This is a podcast episode you do not want to miss! In this episode we sit down with Stephen Brobst, the CTO at Teradata. Below are just a few of the takeaways from this value packed episode. 

  • Large organizations are shifting more to a distributed / inter-cloud architecture for many reasons, a couple of reasons are data sovereignty, increasing resilience and reducing costs.
  • Just because your DW does not support indexing does not mean you do not need them. 
  • One of the most common reasons DW’s fail is they are led by IT and not the business. The DW should be led directly by the business needs and most important initiatives.

The rise of distributed/ inter data architectures

We are all familiar with a hybrid cloud, which just means creating an architecture that is connecting an on-premises infrastructure to a private or public cloud service. This type of approach became popular when many organizations started to shift to the cloud and legacy applications remained on-prem.

Another popular deployment strategy is called multi-cloud, which is when organizations deploy applications across multiple CSP’s. But these applications across the various CSP’s are not communicating with the other CSP’s.

The next type of deployment strategy recently growing in popularity is called distributed / inter cloud – which takes the multi-cloud concept that allows you to share data and processing responsibility across the multiple clouds or hybrid on-prem and in the cloud. In this inter / distributed cloud the operation, governance, updates are controlled and managed from a central control plane but the processing happens in the various locations / environments, this can help reduce cost, increase resilience and help meet regulations.

Distributed clouds are particularly important where multinational organizations need to meet data sovereignty regulations in particular with data localization. Many countries like Germany, France, Russia, Chine, Canada have data localization regulations specifying what data has to remain on servers within its borders. An example is sovereignty laws might say that, “this detailed data about this customer’s bank account, it’s not allowed to leave the country”.

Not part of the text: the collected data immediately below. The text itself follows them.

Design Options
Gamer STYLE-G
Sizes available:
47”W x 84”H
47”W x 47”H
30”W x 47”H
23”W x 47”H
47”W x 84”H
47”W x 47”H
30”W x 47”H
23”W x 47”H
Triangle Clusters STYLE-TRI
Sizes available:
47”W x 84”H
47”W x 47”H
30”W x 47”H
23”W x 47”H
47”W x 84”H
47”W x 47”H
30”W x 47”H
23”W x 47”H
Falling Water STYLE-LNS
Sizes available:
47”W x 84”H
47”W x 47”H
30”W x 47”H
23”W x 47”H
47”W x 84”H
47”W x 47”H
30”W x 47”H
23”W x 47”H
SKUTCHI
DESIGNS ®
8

It’s not all sunshine and rainbows in the distributed cloud architecture, in particular with cost. If your moving large amounts of data out of CSP’s you can be hit with data egress fees, which are essentially a tax on your data. Stephen believes this egress fee will go away over time, since Oracle Cloud has already eliminated the fee for the first 10 TB. Organizations want freedom of there data and not be trapped to vendors by large egress fees, this pressure by the customers will also help keep this fee down.

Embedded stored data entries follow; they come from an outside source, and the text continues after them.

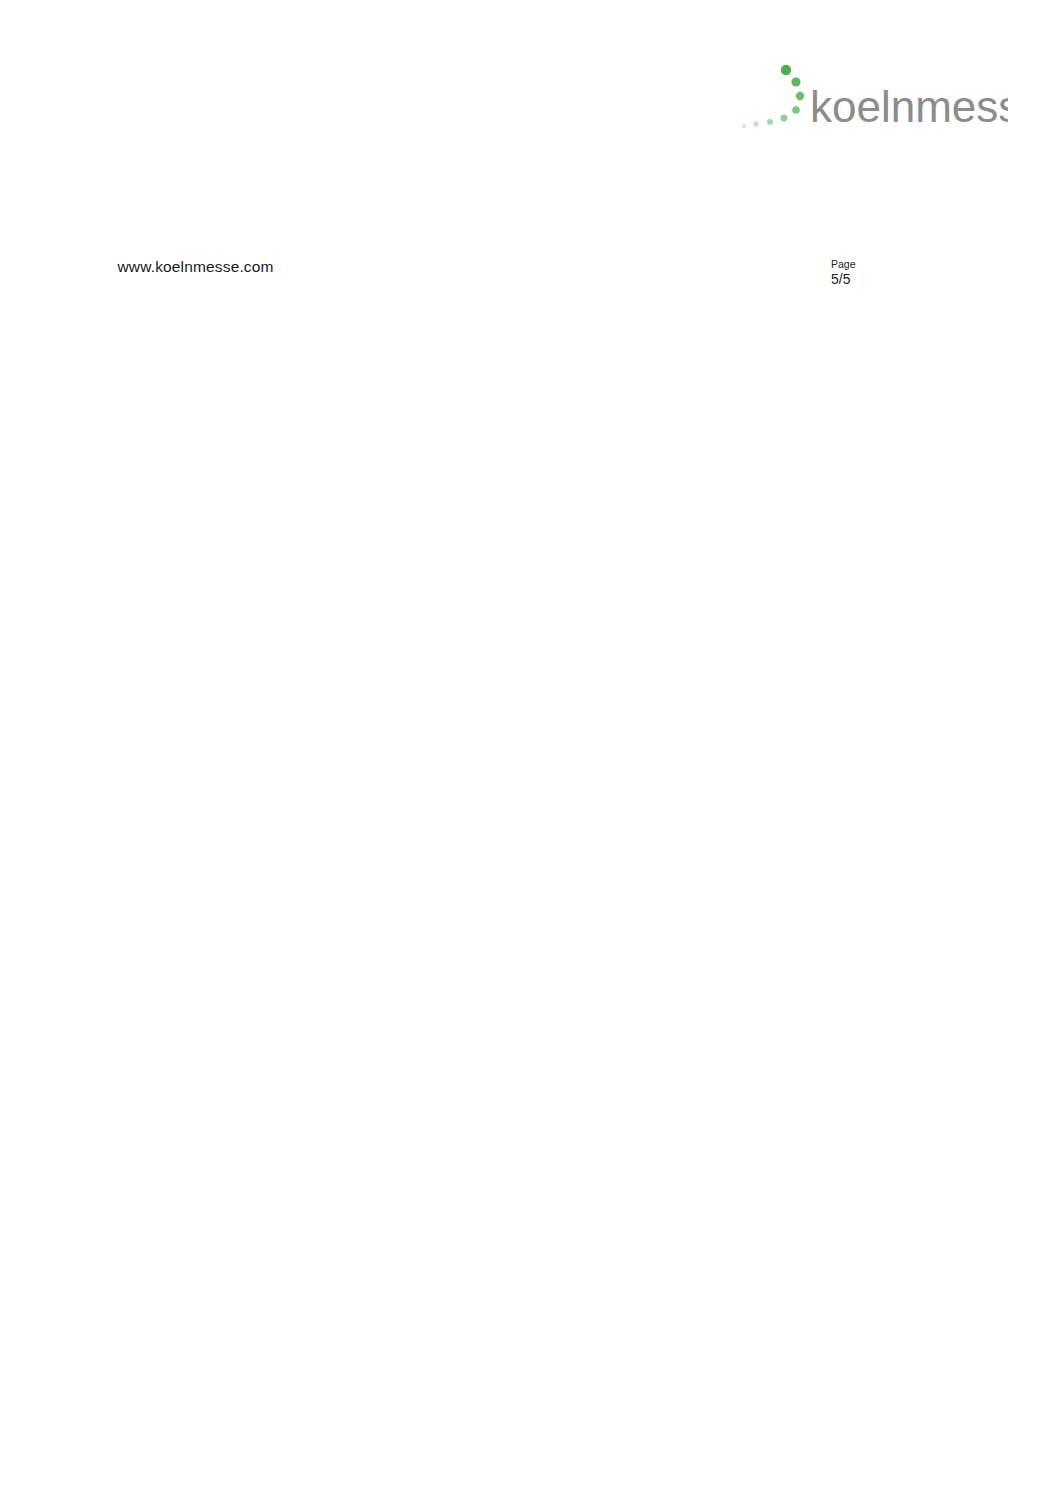koelnmesse
www.koelnmesse.com Page 5/5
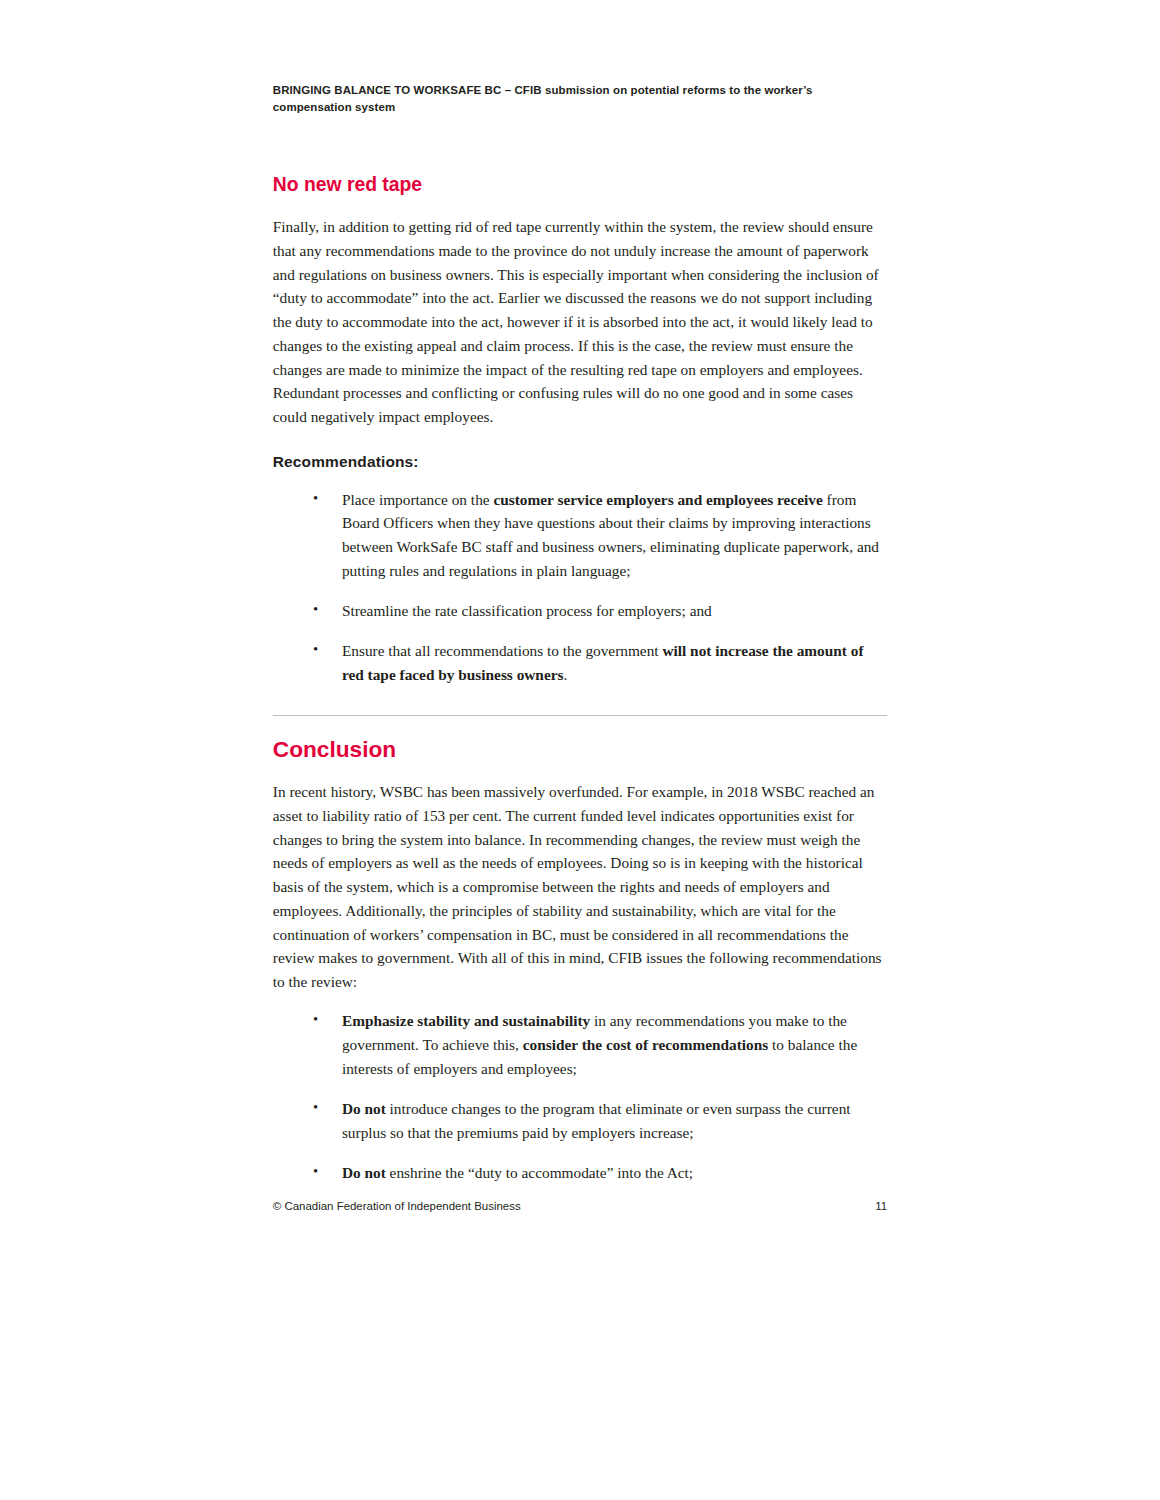BRINGING BALANCE TO WORKSAFE BC – CFIB submission on potential reforms to the worker’s compensation system
No new red tape
Finally, in addition to getting rid of red tape currently within the system, the review should ensure that any recommendations made to the province do not unduly increase the amount of paperwork and regulations on business owners. This is especially important when considering the inclusion of “duty to accommodate” into the act. Earlier we discussed the reasons we do not support including the duty to accommodate into the act, however if it is absorbed into the act, it would likely lead to changes to the existing appeal and claim process. If this is the case, the review must ensure the changes are made to minimize the impact of the resulting red tape on employers and employees. Redundant processes and conflicting or confusing rules will do no one good and in some cases could negatively impact employees.
Recommendations:
Place importance on the customer service employers and employees receive from Board Officers when they have questions about their claims by improving interactions between WorkSafe BC staff and business owners, eliminating duplicate paperwork, and putting rules and regulations in plain language;
Streamline the rate classification process for employers; and
Ensure that all recommendations to the government will not increase the amount of red tape faced by business owners.
Conclusion
In recent history, WSBC has been massively overfunded. For example, in 2018 WSBC reached an asset to liability ratio of 153 per cent. The current funded level indicates opportunities exist for changes to bring the system into balance. In recommending changes, the review must weigh the needs of employers as well as the needs of employees. Doing so is in keeping with the historical basis of the system, which is a compromise between the rights and needs of employers and employees. Additionally, the principles of stability and sustainability, which are vital for the continuation of workers’ compensation in BC, must be considered in all recommendations the review makes to government. With all of this in mind, CFIB issues the following recommendations to the review:
Emphasize stability and sustainability in any recommendations you make to the government. To achieve this, consider the cost of recommendations to balance the interests of employers and employees;
Do not introduce changes to the program that eliminate or even surpass the current surplus so that the premiums paid by employers increase;
Do not enshrine the “duty to accommodate” into the Act;
© Canadian Federation of Independent Business 11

One of the biggest challenges organizations face when building out a multi-cloud architecture is not fulling understanding the strengths and weaknesses of each CSP. There are many variables and understanding when and how to integrate can be difficult.

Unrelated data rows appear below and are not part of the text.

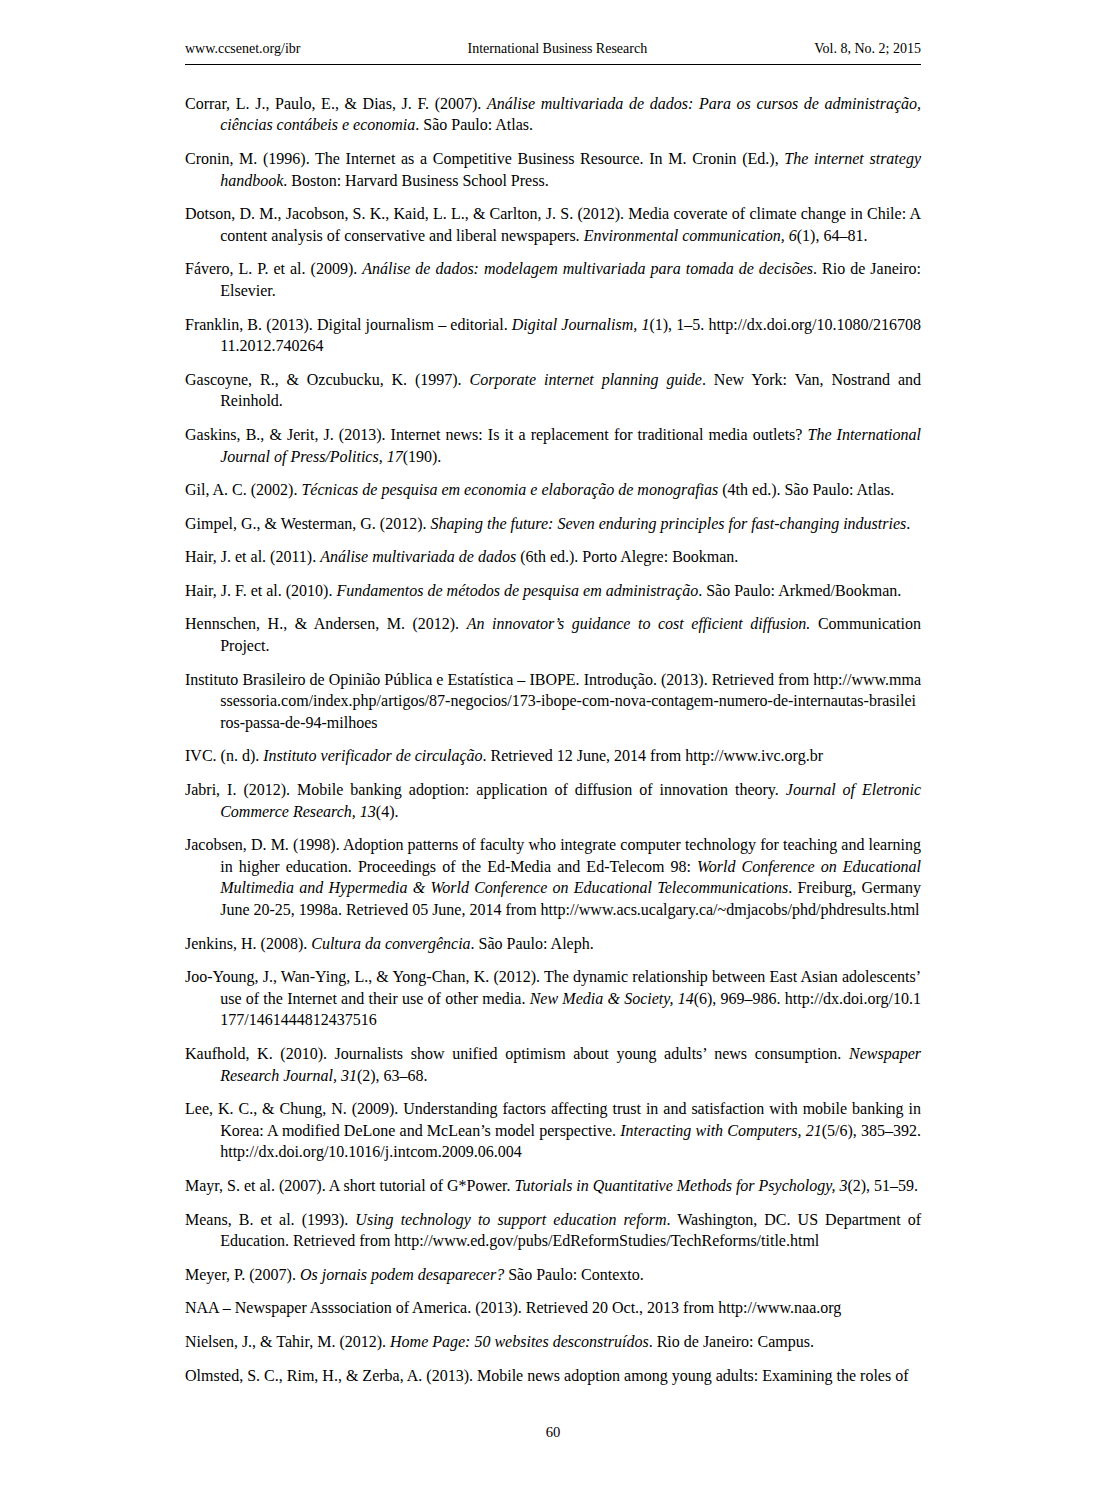www.ccsenet.org/ibr International Business Research Vol. 8, No. 2; 2015
Corrar, L. J., Paulo, E., & Dias, J. F. (2007). Análise multivariada de dados: Para os cursos de administração, ciências contábeis e economia. São Paulo: Atlas.
Cronin, M. (1996). The Internet as a Competitive Business Resource. In M. Cronin (Ed.), The internet strategy handbook. Boston: Harvard Business School Press.
Dotson, D. M., Jacobson, S. K., Kaid, L. L., & Carlton, J. S. (2012). Media coverate of climate change in Chile: A content analysis of conservative and liberal newspapers. Environmental communication, 6(1), 64–81.
Fávero, L. P. et al. (2009). Análise de dados: modelagem multivariada para tomada de decisões. Rio de Janeiro: Elsevier.
Franklin, B. (2013). Digital journalism – editorial. Digital Journalism, 1(1), 1–5. http://dx.doi.org/10.1080/21670811.2012.740264
Gascoyne, R., & Ozcubucku, K. (1997). Corporate internet planning guide. New York: Van, Nostrand and Reinhold.
Gaskins, B., & Jerit, J. (2013). Internet news: Is it a replacement for traditional media outlets? The International Journal of Press/Politics, 17(190).
Gil, A. C. (2002). Técnicas de pesquisa em economia e elaboração de monografias (4th ed.). São Paulo: Atlas.
Gimpel, G., & Westerman, G. (2012). Shaping the future: Seven enduring principles for fast-changing industries.
Hair, J. et al. (2011). Análise multivariada de dados (6th ed.). Porto Alegre: Bookman.
Hair, J. F. et al. (2010). Fundamentos de métodos de pesquisa em administração. São Paulo: Arkmed/Bookman.
Hennschen, H., & Andersen, M. (2012). An innovator’s guidance to cost efficient diffusion. Communication Project.
Instituto Brasileiro de Opinião Pública e Estatística – IBOPE. Introdução. (2013). Retrieved from http://www.mmassessoria.com/index.php/artigos/87-negocios/173-ibope-com-nova-contagem-numero-de-internautas-brasileiros-passa-de-94-milhoes
IVC. (n. d). Instituto verificador de circulação. Retrieved 12 June, 2014 from http://www.ivc.org.br
Jabri, I. (2012). Mobile banking adoption: application of diffusion of innovation theory. Journal of Eletronic Commerce Research, 13(4).
Jacobsen, D. M. (1998). Adoption patterns of faculty who integrate computer technology for teaching and learning in higher education. Proceedings of the Ed-Media and Ed-Telecom 98: World Conference on Educational Multimedia and Hypermedia & World Conference on Educational Telecommunications. Freiburg, Germany June 20-25, 1998a. Retrieved 05 June, 2014 from http://www.acs.ucalgary.ca/~dmjacobs/phd/phdresults.html
Jenkins, H. (2008). Cultura da convergência. São Paulo: Aleph.
Joo-Young, J., Wan-Ying, L., & Yong-Chan, K. (2012). The dynamic relationship between East Asian adolescents’ use of the Internet and their use of other media. New Media & Society, 14(6), 969–986. http://dx.doi.org/10.1177/1461444812437516
Kaufhold, K. (2010). Journalists show unified optimism about young adults’ news consumption. Newspaper Research Journal, 31(2), 63–68.
Lee, K. C., & Chung, N. (2009). Understanding factors affecting trust in and satisfaction with mobile banking in Korea: A modified DeLone and McLean’s model perspective. Interacting with Computers, 21(5/6), 385–392. http://dx.doi.org/10.1016/j.intcom.2009.06.004
Mayr, S. et al. (2007). A short tutorial of G*Power. Tutorials in Quantitative Methods for Psychology, 3(2), 51–59.
Means, B. et al. (1993). Using technology to support education reform. Washington, DC. US Department of Education. Retrieved from http://www.ed.gov/pubs/EdReformStudies/TechReforms/title.html
Meyer, P. (2007). Os jornais podem desaparecer? São Paulo: Contexto.
NAA – Newspaper Asssociation of America. (2013). Retrieved 20 Oct., 2013 from http://www.naa.org
Nielsen, J., & Tahir, M. (2012). Home Page: 50 websites desconstruídos. Rio de Janeiro: Campus.
Olmsted, S. C., Rim, H., & Zerba, A. (2013). Mobile news adoption among young adults: Examining the roles of
60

Multi-Temperature Data Management

One pattern that is helping in this area is called multi-temperature data management which can, based on data usage patterns, dynamically move infrequently accessed data (cold data) to a lower-cost storage.

“you don’t want your DBA to have to be worrying about this cause the answer changes all the time”

  • Which data is best to be in solid state or non-volatile memory?
  • Which data should be on spinning disc drives?
  • Which data should be stored in an object store?
  • Which data should be stored in block storage?

They all have different characteristics in regards to cost and performance and access. You need to decide based on the use case.

And, and the answer today might be different than the answer tomorrow because that data is now a day older and it’s not going to be used with the same frequency.

That’s where multi-temperature data management can help with the dynamic migration of the data to the right place. But now storage hierarchy is not just hierarchy within a single system now it’s across multiple cloud service providers

For organizations that have been really successful with data warehouses, what patterns do you see that contribute to their success?

There are many factors that contribute to an orginzation having a successful data warehouse.

Per Stephen, one of the most important reasons is that they are business led and not technology led.

They look at what the business problem is and build the DW to support that.

The notion of build it and they will come is failure mode.

They will not come..

The key is to focus on incremental delivery that is directly tied to key business drivers.

Do not try to create large projects with a big bang, long term incremental change focusing on value add activities first.

One of Stephen’s key principles when designing a modern data architecture is to create an architecture that is flexible enough to ingest data near real time if the use case is there. And you may not need that capability today, but you will most likely need it in the future for some use cases.